If you have spent any time around AI agents lately, one more term keeps coming up, and it gets tangled with Skills constantly: MCP, the Model Context Protocol. People ask “should I build a Skill or an MCP server?” as if they are two answers to the same question. They are not. They answer different questions, and once you see the split it stops being confusing.
Here is the cleanest way I have heard it put, and it comes straight from Anthropic: MCP connects the agent to your data. Skills teach the agent what to do with that data.
Think about querying your company database. Before the agent can do anything, it needs to be able to reach the database at all, to open a connection, run a query, get rows back. That reaching-out, that plumbing to an external system, is MCP’s job. It is about connectivity. Now, separately, there is the question of how your team wants queries done, always filter by date range first, never run an unbounded scan, format results a certain way. That know-how is a Skill. One gets the agent to the data, the other tells it how to behave once it is there.
So the honest answer to “Skill or MCP?” is usually both. MCP gives the agent its hands, the ability to touch external systems. Skills give it the training, the knowledge of how your team does the thing. I have built MCP servers myself, including one for OpenStack, and the mental model that finally stuck was exactly this: the MCP server is the wiring to the infrastructure, and everything about how to use it well is a separate, teachable layer on top.
Putting it together: what goes where
Here is the mental model I have landed on. Three questions, three homes.
And one rule that sits above all three, because it is the one that actually bit me: whatever you write down, keep it true and keep it small. The research is blunt about it. More context is not better. A short, accurate AGENTS.md beats a long one. A handful of well-described Skills beats a sprawling pile.

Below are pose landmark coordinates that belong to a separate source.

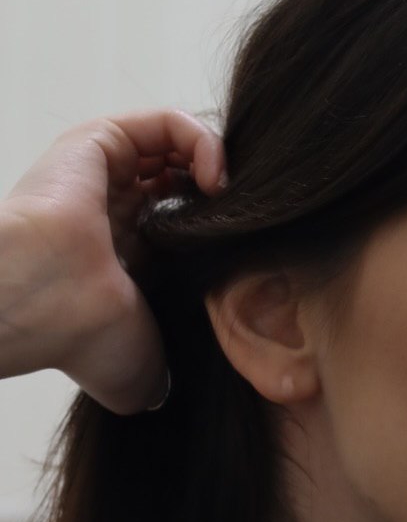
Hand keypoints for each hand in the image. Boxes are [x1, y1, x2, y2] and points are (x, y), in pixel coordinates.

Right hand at [1, 109, 225, 413]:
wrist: (42, 304)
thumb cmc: (81, 338)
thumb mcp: (140, 372)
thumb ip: (157, 379)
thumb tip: (162, 399)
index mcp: (121, 259)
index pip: (185, 229)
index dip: (223, 233)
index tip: (249, 250)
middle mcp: (111, 212)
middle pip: (185, 182)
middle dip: (225, 197)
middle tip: (249, 218)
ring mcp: (102, 174)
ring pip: (177, 147)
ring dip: (218, 164)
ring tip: (231, 198)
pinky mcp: (98, 141)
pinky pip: (166, 122)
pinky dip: (203, 140)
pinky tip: (217, 178)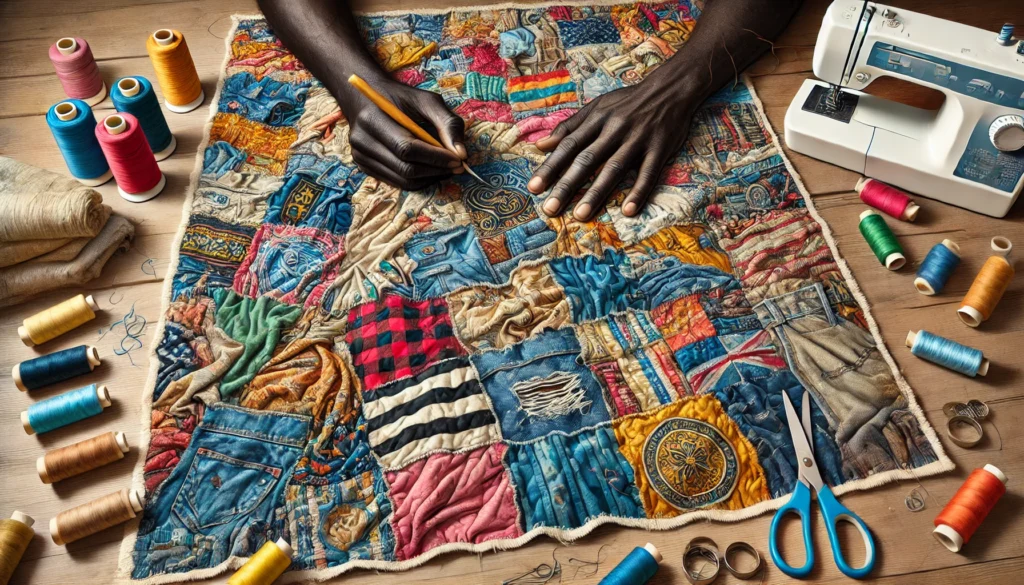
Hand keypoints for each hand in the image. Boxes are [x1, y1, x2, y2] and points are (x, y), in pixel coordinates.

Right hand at [339, 76, 466, 190]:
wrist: (365, 98)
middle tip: (457, 166)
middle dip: (436, 170)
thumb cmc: (400, 98)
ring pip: (403, 180)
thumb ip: (448, 123)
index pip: (407, 149)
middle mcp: (362, 141)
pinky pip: (397, 182)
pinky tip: (431, 169)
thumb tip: (462, 154)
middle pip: (405, 169)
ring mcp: (360, 157)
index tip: (458, 160)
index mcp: (373, 119)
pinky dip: (418, 180)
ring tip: (446, 168)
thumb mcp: (426, 100)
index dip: (436, 157)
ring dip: (430, 178)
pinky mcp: (365, 167)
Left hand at [527, 75, 699, 220]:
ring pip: (614, 168)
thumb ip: (569, 127)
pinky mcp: (659, 149)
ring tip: (581, 215)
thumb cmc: (628, 101)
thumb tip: (540, 145)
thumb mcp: (597, 107)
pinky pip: (648, 173)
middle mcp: (614, 129)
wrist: (670, 89)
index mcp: (597, 120)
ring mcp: (638, 139)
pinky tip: (628, 211)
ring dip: (597, 193)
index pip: (568, 146)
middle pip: (587, 160)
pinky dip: (639, 192)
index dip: (550, 167)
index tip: (534, 188)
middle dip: (567, 185)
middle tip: (550, 208)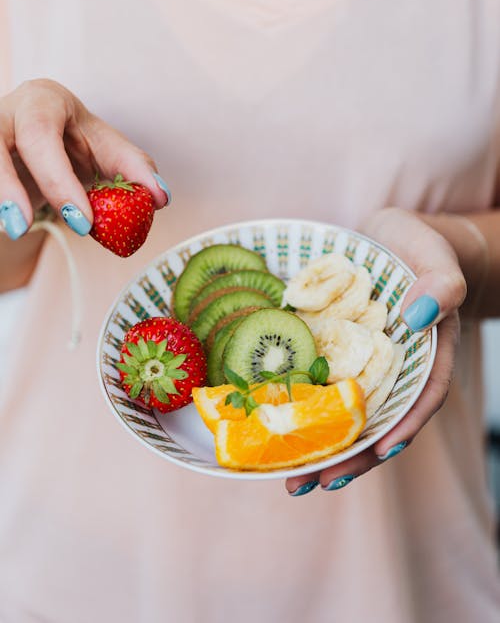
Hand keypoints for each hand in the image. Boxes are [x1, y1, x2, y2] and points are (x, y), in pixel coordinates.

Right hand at [0, 78, 169, 239]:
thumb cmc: (74, 143)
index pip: (41, 133)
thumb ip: (133, 168)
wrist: (40, 146)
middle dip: (11, 188)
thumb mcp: (106, 149)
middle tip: (27, 228)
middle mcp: (6, 112)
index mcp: (43, 101)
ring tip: (16, 230)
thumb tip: (161, 197)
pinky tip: (9, 225)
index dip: (59, 181)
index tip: (84, 223)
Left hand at [286, 207, 465, 496]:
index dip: (404, 426)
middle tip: (315, 483)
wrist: (390, 240)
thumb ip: (441, 282)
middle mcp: (395, 368)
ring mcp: (363, 364)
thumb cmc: (419, 247)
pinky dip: (302, 409)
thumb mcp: (435, 257)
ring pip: (345, 413)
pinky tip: (274, 427)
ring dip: (320, 447)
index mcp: (427, 353)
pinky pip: (319, 385)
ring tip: (289, 477)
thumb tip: (420, 315)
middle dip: (350, 457)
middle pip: (378, 421)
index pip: (422, 396)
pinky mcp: (334, 353)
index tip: (381, 451)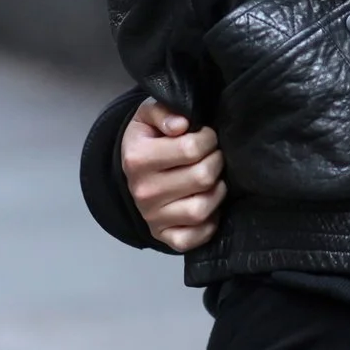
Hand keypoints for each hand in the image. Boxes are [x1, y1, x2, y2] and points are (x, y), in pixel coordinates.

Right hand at [121, 97, 226, 251]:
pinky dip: (209, 224)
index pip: (191, 148)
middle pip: (202, 177)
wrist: (133, 169)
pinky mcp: (164, 236)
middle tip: (213, 157)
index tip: (206, 137)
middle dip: (217, 162)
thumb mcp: (147, 116)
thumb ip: (163, 111)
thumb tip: (181, 125)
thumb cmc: (148, 139)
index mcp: (138, 159)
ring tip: (213, 179)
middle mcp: (143, 192)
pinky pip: (195, 237)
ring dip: (217, 192)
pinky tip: (208, 205)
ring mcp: (153, 218)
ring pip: (202, 209)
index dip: (208, 138)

The cost of a wrong or bloated instruction is not paid once when you write it, it is paid on every request the agent ever makes, forever, until you notice and fix it.
I learned that this week, from one stale line, in a file I wrote myself. The agent did exactly what I told it. That was the problem. These tools are powerful precisely because the agent trusts them completely, which means the responsibility for keeping them honest is entirely yours.
Write less. Keep it true. Let the agent reach for the rest only when it needs it.